The “vaccine courts” have two methods to determine whether to award compensation: People must either prove the vaccine caused the side effects or show they suffer from specific illnesses that the government has listed among those for which compensation is automatic.

Ms. Bruesewitz’s parents went to the “vaccine court” in 1995 claiming she suffered residual seizure disorder, but the federal government had removed that affliction a month earlier from the list of illnesses for which it would pay compensation. Attorneys for Wyeth said that was because there is no evidence the vaccine causes residual seizure disorder.
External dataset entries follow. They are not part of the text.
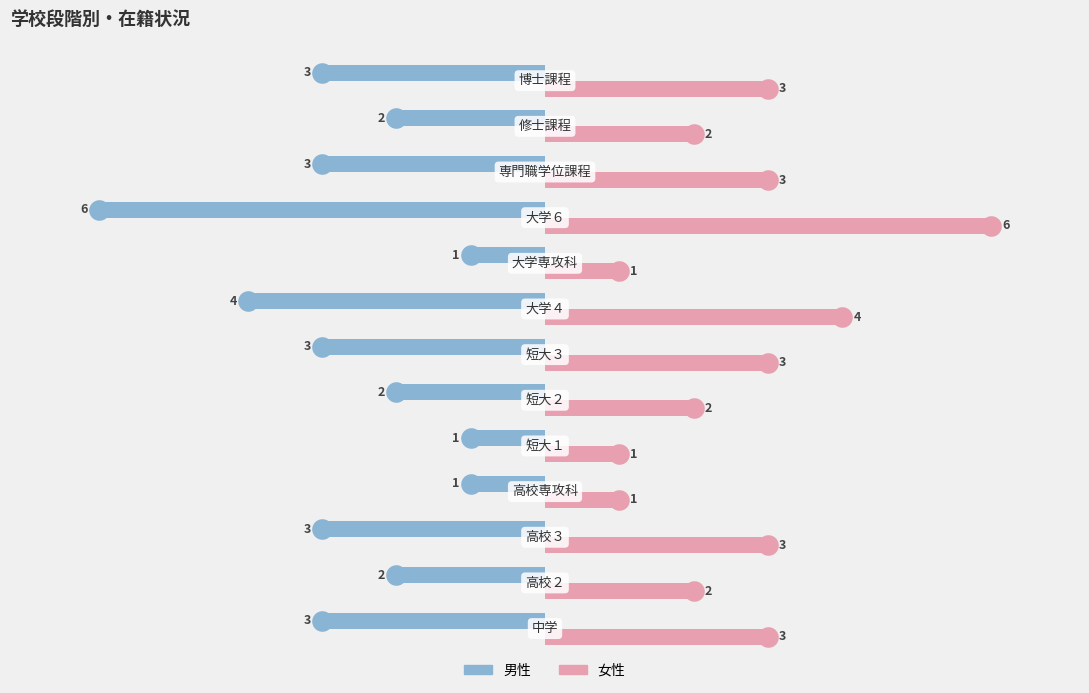

Which series reaches the maximum Y coordinate?

女性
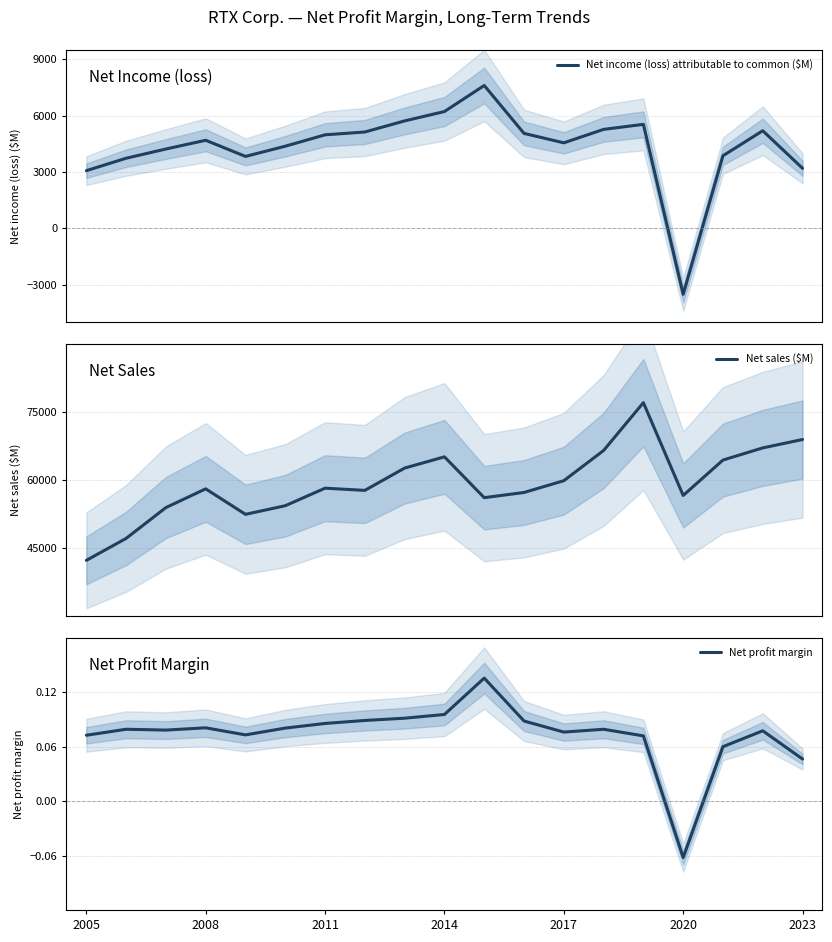

Does the chart display data point markers on the line(s)?

No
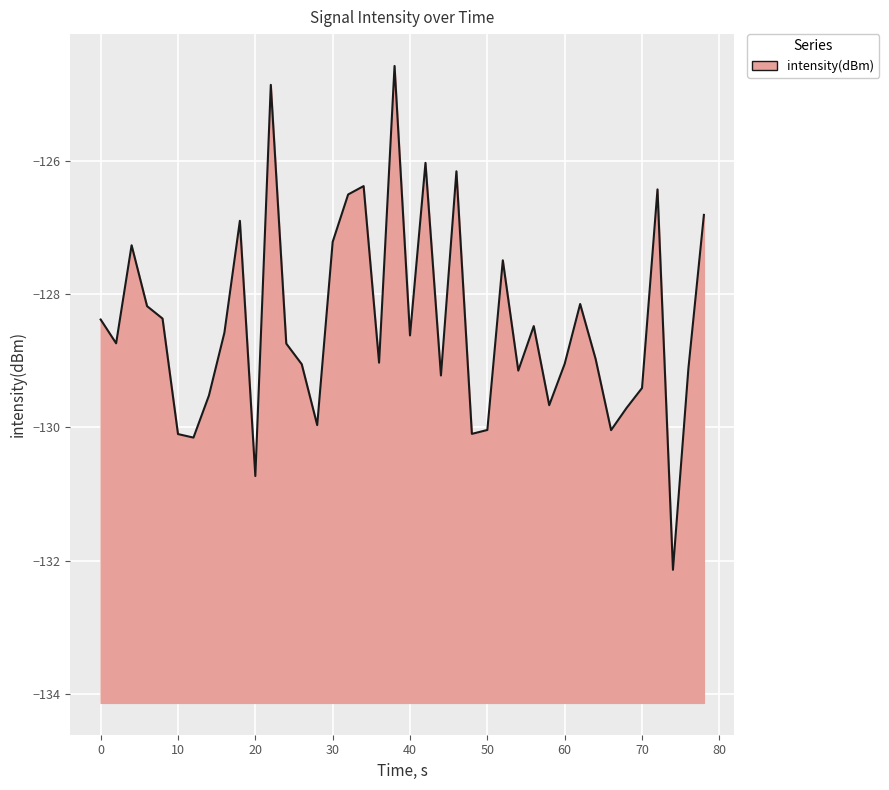

What is the difference between the maximum and minimum values?

7.6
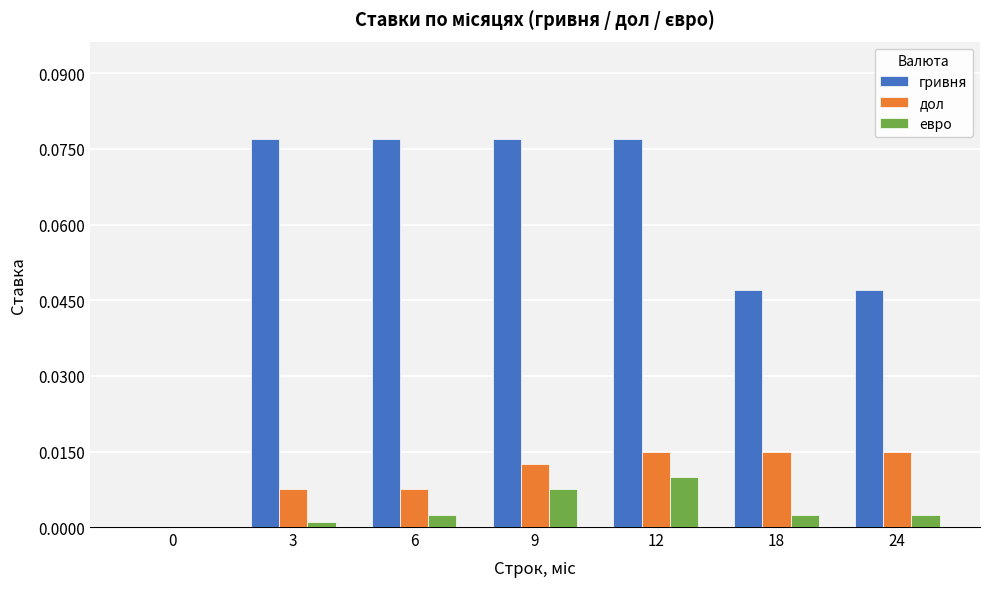

The value of дол at 12 is 0.0. True or false?

True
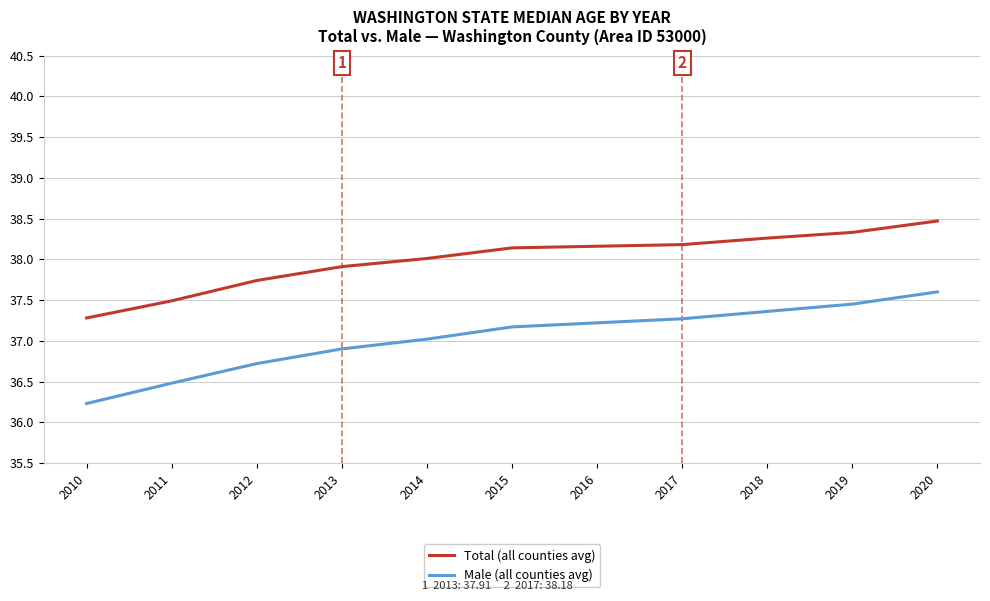

True or false: Male (all counties avg) has more than 1 points higher than both neighbors.

False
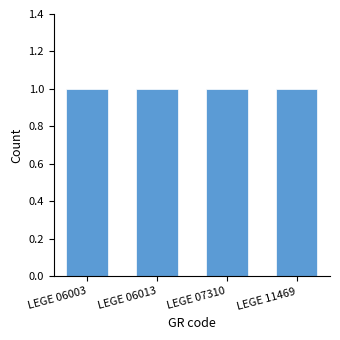

The value at LEGE 11469 is 291248. True or false?

False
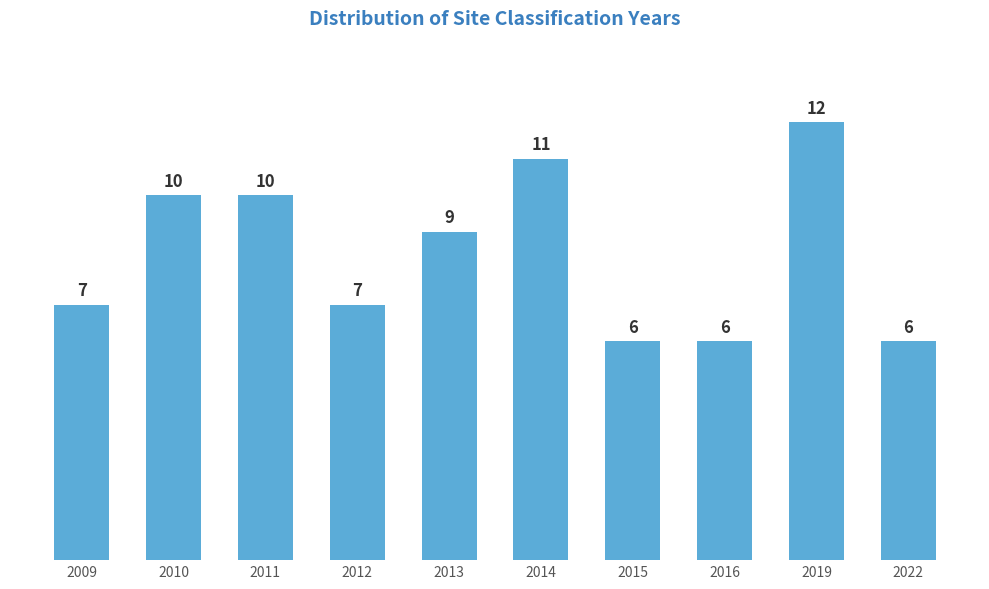

Reading right to left, transcribe all the data shown in this chart.

2022=6	2019=12	2016=6	2015=6	2014=11	2013=9	2012=7	2011=10	2010=10	2009=7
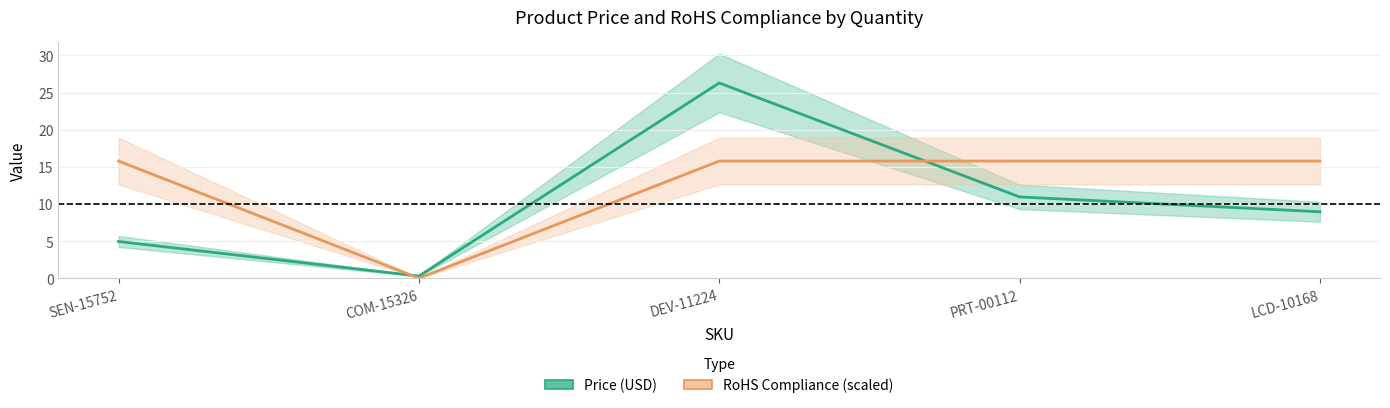

Read the Price (USD) value at PRT-00112.

10.9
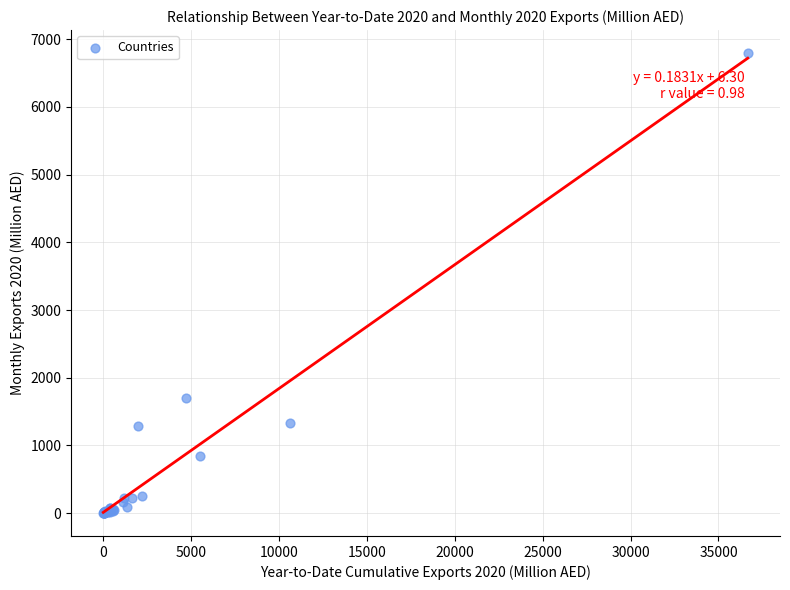

What Y value in the scatter plot is closest to 3398?

1696.5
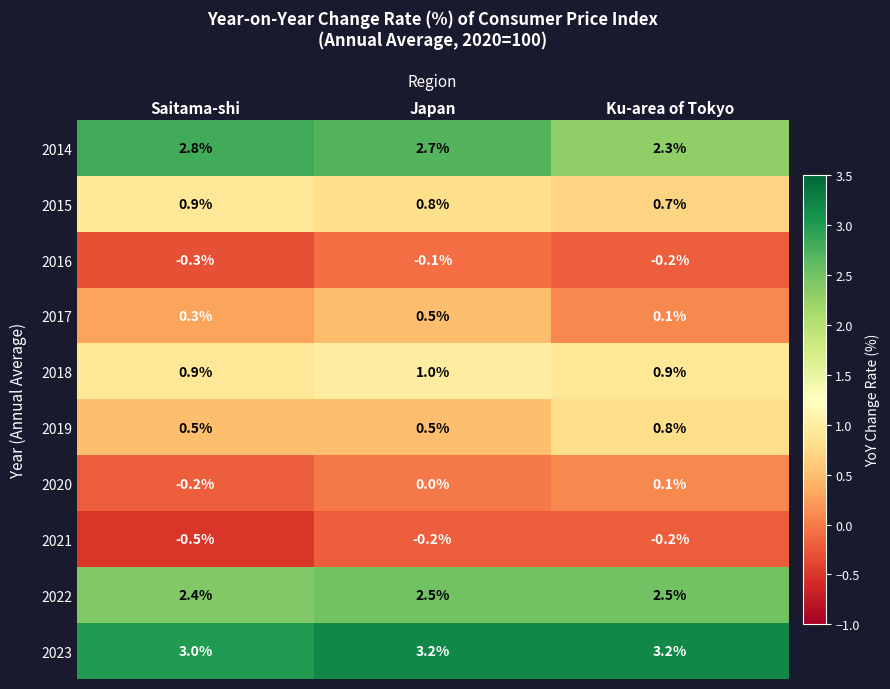

The 2021 series shows -0.2 at Ku-area of Tokyo. True or false?

True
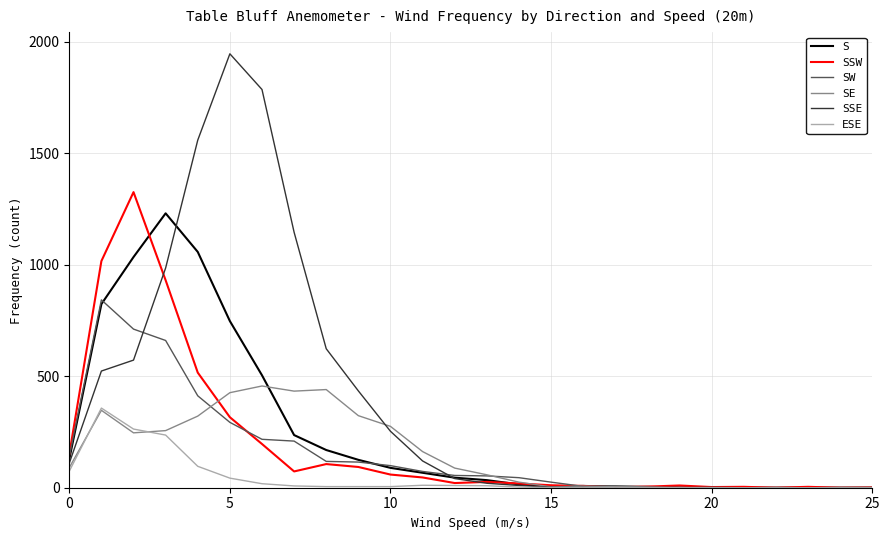

What is the highest value of the ESE series?

357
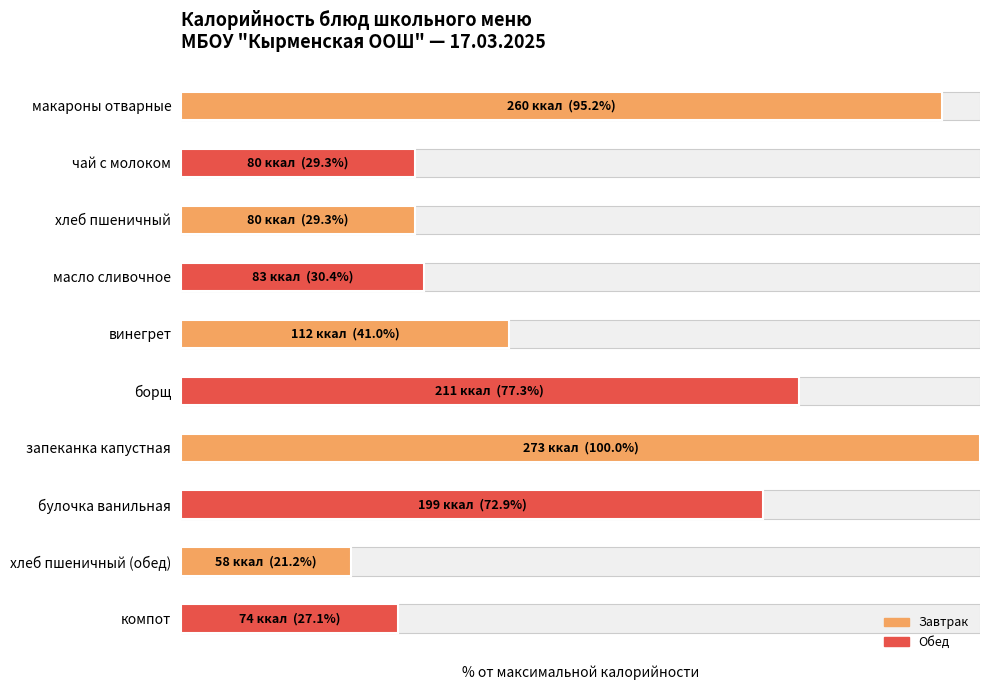

Reading right to left, what are all the values shown in this chart?

9=27.1	8=21.2	7=72.9	6=100.0	5=77.3	4=41.0	3=30.4	2=29.3	1=29.3	0=95.2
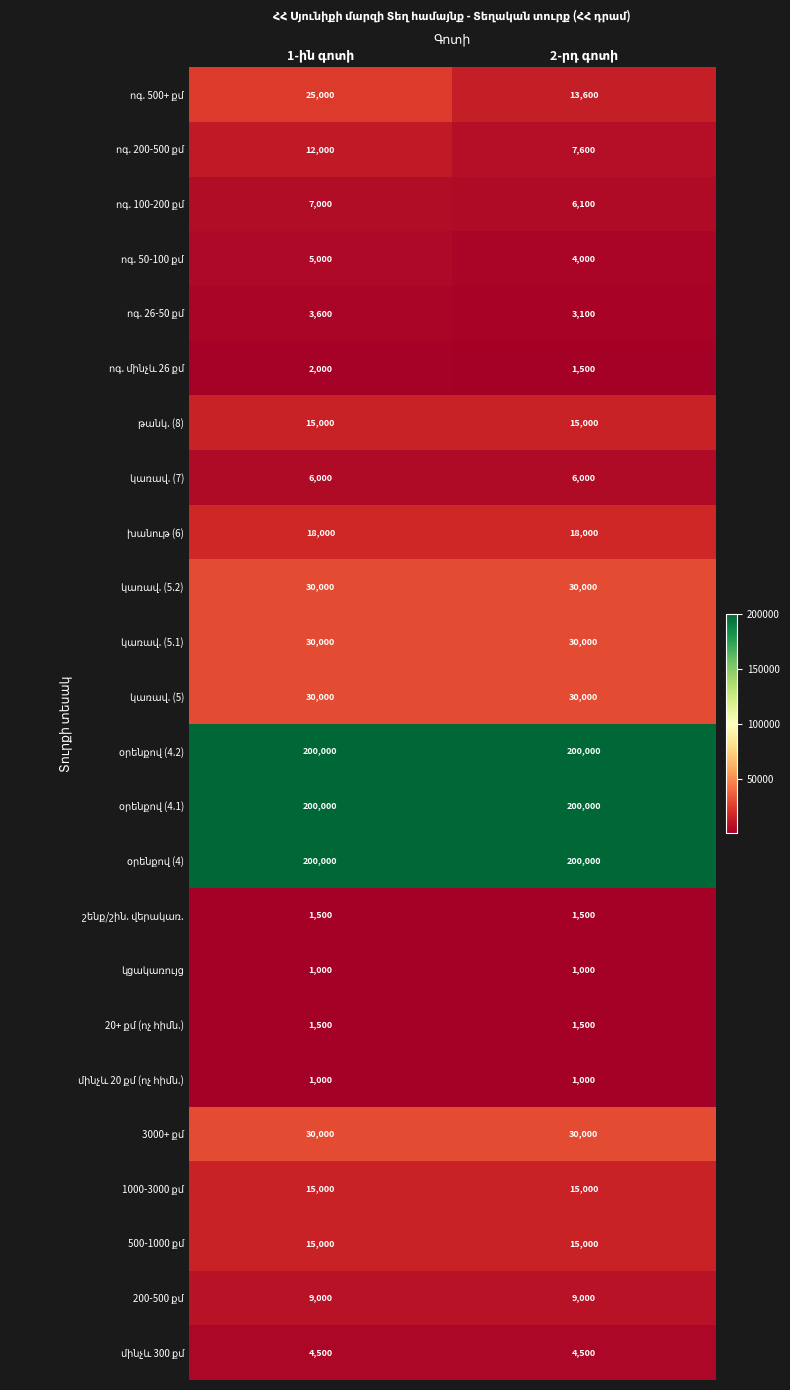

What is the smallest value displayed?

1000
The “vaccine court” ultimately determined that the Bruesewitzes did not prove the diphtheria-tetanus-pertussis vaccine she received as a 6-month-old caused her afflictions. Ms. Bruesewitz was healthy before receiving the vaccine, and her symptoms, including major seizures, began hours after her immunization.

The Bruesewitzes then attempted to sue in state court, but a trial court and an appellate court ruled that they couldn’t because doing so would conflict with the 1986 vaccine act. The Supreme Court heard an appeal of those rulings.

The case was closely watched as nearly 6,000 claims linking autism and vaccines have been filed in “vaccine court.” If the court had ruled in favor of the Bruesewitzes, many of those cases could have gone to court.